The Government is to increase the Covid-19 Pandemic Unemployment Support payment for people who have been laid-off due to the virus from €203 to €350.
The payment will also apply to the self-employed affected by the virus.
However, people who are already unemployed due to reasons other than Covid-19 will remain on the usual Jobseekers' Benefit of €203.
The cabinet has also approved an emergency wage subsidy scheme under which the Government will pay 70% of a workers salary up to a cap of €410 per week net - equivalent to the after tax income of a worker on around €38,000.
Workers earning between €38,000 and €76,000 will be entitled to assistance capped at €350, while workers earning above €76,000 will be excluded from the scheme.
The scheme costing an estimated €3.7 billion will initially run for 12 weeks, and employers will be free to top-up the government's element of the salary.
The scheme is targeted at companies hit by the collapse of economic activity triggered by Covid-19 - and employers seeking to avail of it would have to demonstrate a reduction in income of at least 25%, along with cash flow difficulties.
It is understood that the aim is to keep employees and employers connected, and make it easier to restart businesses when the crisis ends.
In addition, it was feared that the entitlement of workers on lay-off to demand redundancy payments after four weeks without work in certain circumstance could trigger a tsunami of redundancy claims, payment of which could have driven some businesses to collapse.
In that instance, the state would have picked up the responsibility to pay statutory redundancy of 2 weeks wages per year of service capped at €600 per week.
Informed sources said the scheme will be administered by the Revenue Commissioners, and there will be control checks.

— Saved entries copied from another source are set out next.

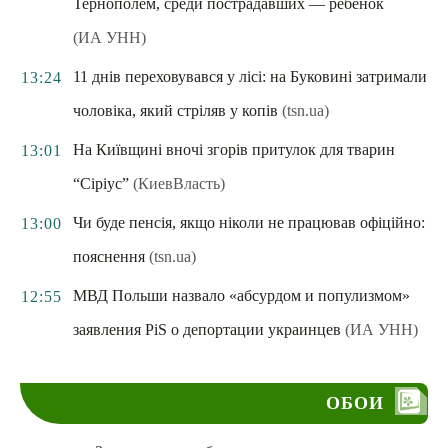
Тернополем, среди пострадавших — ребенок
(ИА УНН)
11 днів переховувався у лісі: на Буковині затримали
13:24
чоловіка, який стріляв у копів
(tsn.ua)
На Київщині вночі згорів притулок для тварин
13:01
“Сіріус”
(КиевВласть)
Чи буде пенсія, якщо ніколи не працював офіційно:
13:00
пояснення
(tsn.ua)
МВД Польши назвало «абсурдом и популизмом»
12:55
заявления PiS о депортации украинцев
(ИА УНН)
ОБОИ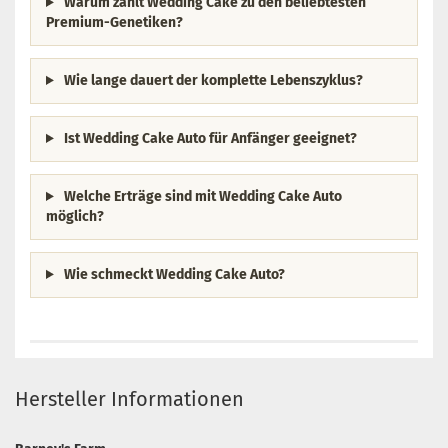
Warum zählt Wedding Cake zu den beliebtesten
Premium-Genetiken?
Wie lange dauert der komplette Lebenszyklus?
Ist Wedding Cake Auto für Anfänger geeignet?
Welche Erträge sind mit Wedding Cake Auto
möglich?
Wie schmeckt Wedding Cake Auto?
Hersteller Informationen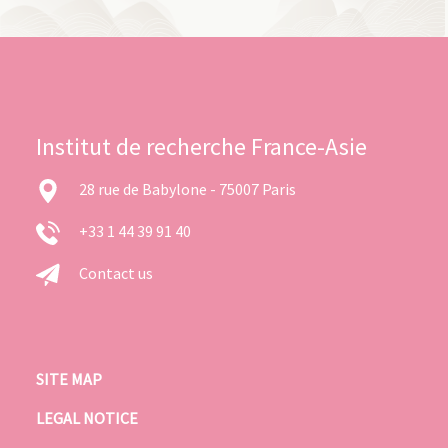
Institut de recherche France-Asie
28 rue de Babylone - 75007 Paris
+33 1 44 39 91 40
Contact us
SITE MAP
LEGAL NOTICE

The estimated cost of the wage subsidy scheme is between €3.5 and €4 billion.
It is hoped that payments will continue to flow possibly as early as next week.
Director of CIPD Ireland Mary Connaughton said the measures announced this afternoon will give much needed support for those who have lost, or at risk of losing, their jobs.

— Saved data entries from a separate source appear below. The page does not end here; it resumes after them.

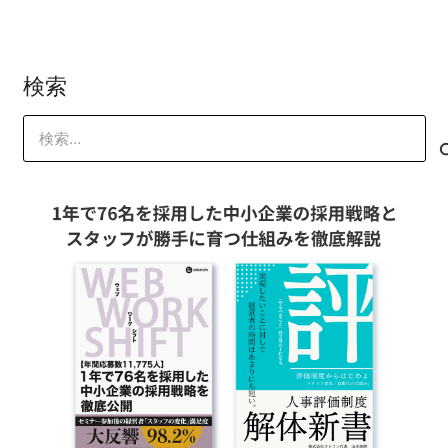
検索
検
索: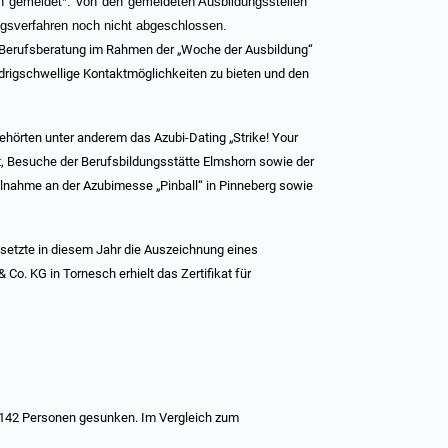
n gemeldet*. Von den gemeldeten Ausbildungsstellen
gsverfahren noch nicht abgeschlossen.
Berufsberatung im Rahmen der „Woche der Ausbildung“
edrigschwellige Kontaktmöglichkeiten zu bieten und den
hörten unter anderem das Azubi-Dating „Strike! Your
dt, Besuche der Berufsbildungsstätte Elmshorn sowie der
ilnahme an der Azubimesse „Pinball“ in Pinneberg sowie
etzte in diesem Jahr die Auszeichnung eines
o. KG in Tornesch erhielt das Zertifikat für
.142 Personen gesunken. Im Vergleich zum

"The Government plan to pay 70 per cent of a workers' salary - up to maximum of €410 per week - where a company in difficulty agrees to continue paying the remainder of the salary, is also to be welcomed," she said.
Ms Connaughton said the Government now needs to consider how businesses, especially SMEs, that have already laid off staff, can take advantage of the wage subsidy scheme to re-engage and support their staff, and stay afloat.